A reader, who is also a lawyer, writes in with an interesting example of incentives in the courtroom. He tells us about a particular judge in New Hampshire, who developed a strategic approach to collecting fines:

I thought you might be interested in this little experiment in economics. People cannot be sent to jail, under the Constitution, for being poor — i.e., being unable to pay their fines.  They can be sent to jail if they “willfully refuse” to pay.  In order to find someone is doing that, the judge must hold a long and complex hearing.  As a result, people are rarely found to have willfully refused to pay.  Instead, the judges have come up with dozens of work-arounds — time payments, delayed pleas to gather the money, community service.  None of these work on a regular basis.

One judge, however, has a great solution.  He offers them a fine “sale.”  Suppose the fine is $500. He will tell them “the fine is $1,000, but if you pay within the next two weeks, we will accept $500.”  In my thousands of cases and eight-plus years, no one has ever failed to pay under that scenario. And it requires no administrative costs like the others do, no extra hearing…nothing.  Perfect example of a study in incentives, right? Leave it to those old, smart, practical Yankee judges in small town NH to solve this intractable problem.
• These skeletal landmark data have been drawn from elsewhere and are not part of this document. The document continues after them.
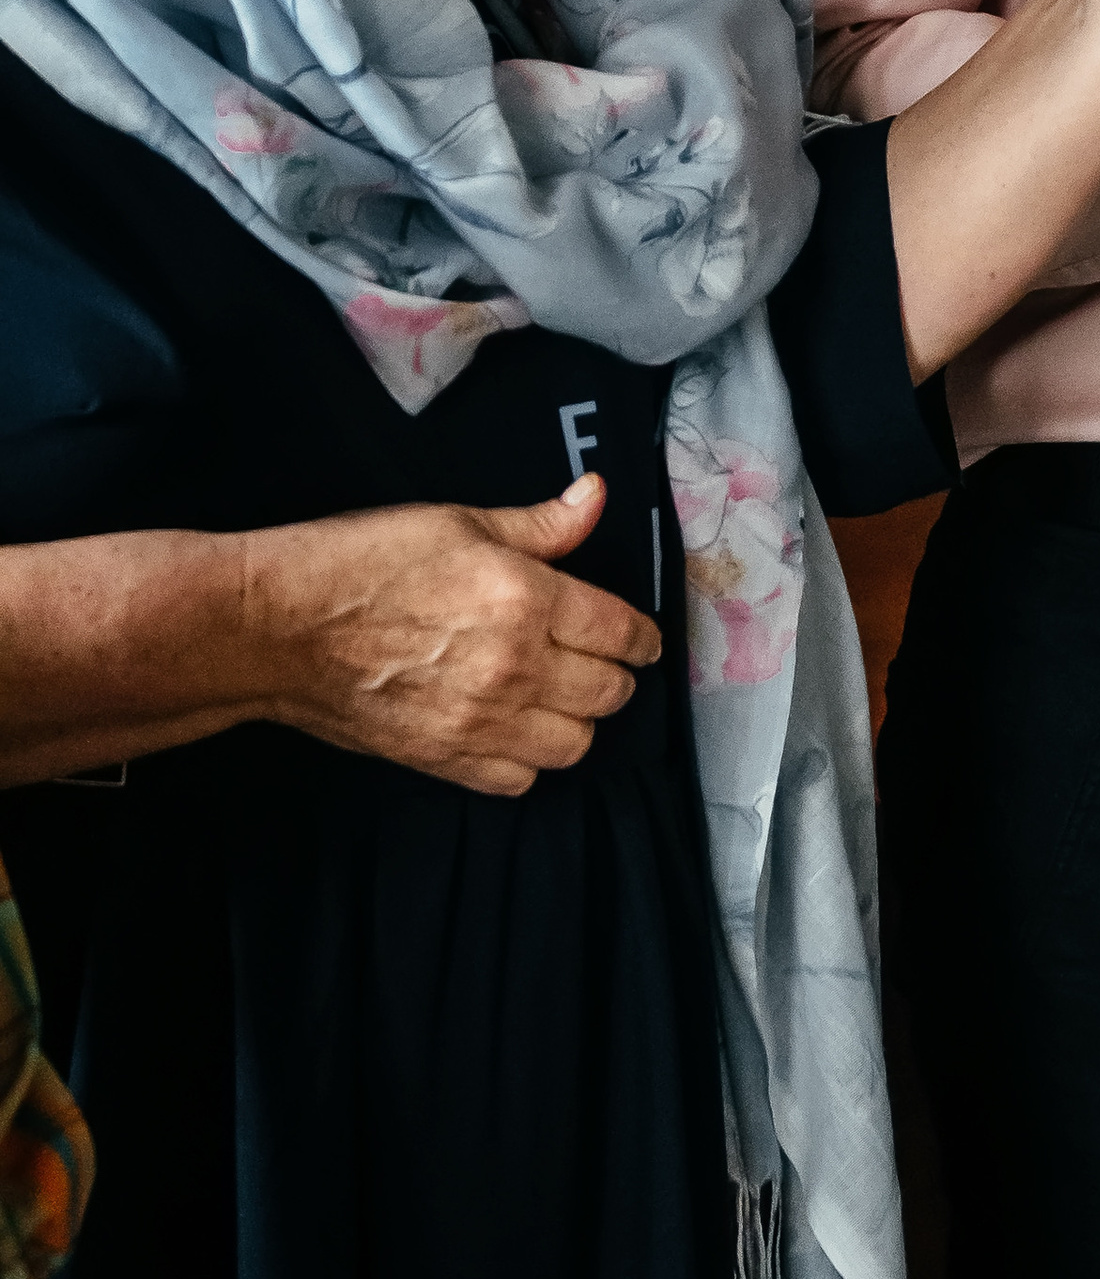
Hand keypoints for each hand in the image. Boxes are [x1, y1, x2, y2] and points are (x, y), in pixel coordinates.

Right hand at [242, 475, 659, 795]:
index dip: (642, 636)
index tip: (641, 639)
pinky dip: (528, 761)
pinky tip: (515, 730)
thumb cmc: (360, 564)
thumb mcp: (457, 521)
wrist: (278, 627)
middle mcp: (514, 667)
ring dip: (578, 722)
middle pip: (608, 694)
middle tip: (600, 661)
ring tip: (560, 697)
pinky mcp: (445, 759)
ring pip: (574, 745)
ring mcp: (480, 721)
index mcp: (525, 599)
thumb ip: (540, 524)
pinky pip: (519, 780)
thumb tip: (595, 498)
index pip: (621, 632)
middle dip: (615, 676)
Meanwhile, the New York Post reports that in the court of child support, officials are also taking a new approach to collecting payments:

Officials reported collecting a record $731 million in child-support payments last year, up about 4.5 percent, and part of the reason was that the city adopted a customer-friendly approach toward some parents who haven’t been paying up. Some received counseling, others job preparation skills — a far cry from the usual threats of legal action and possibly jail time.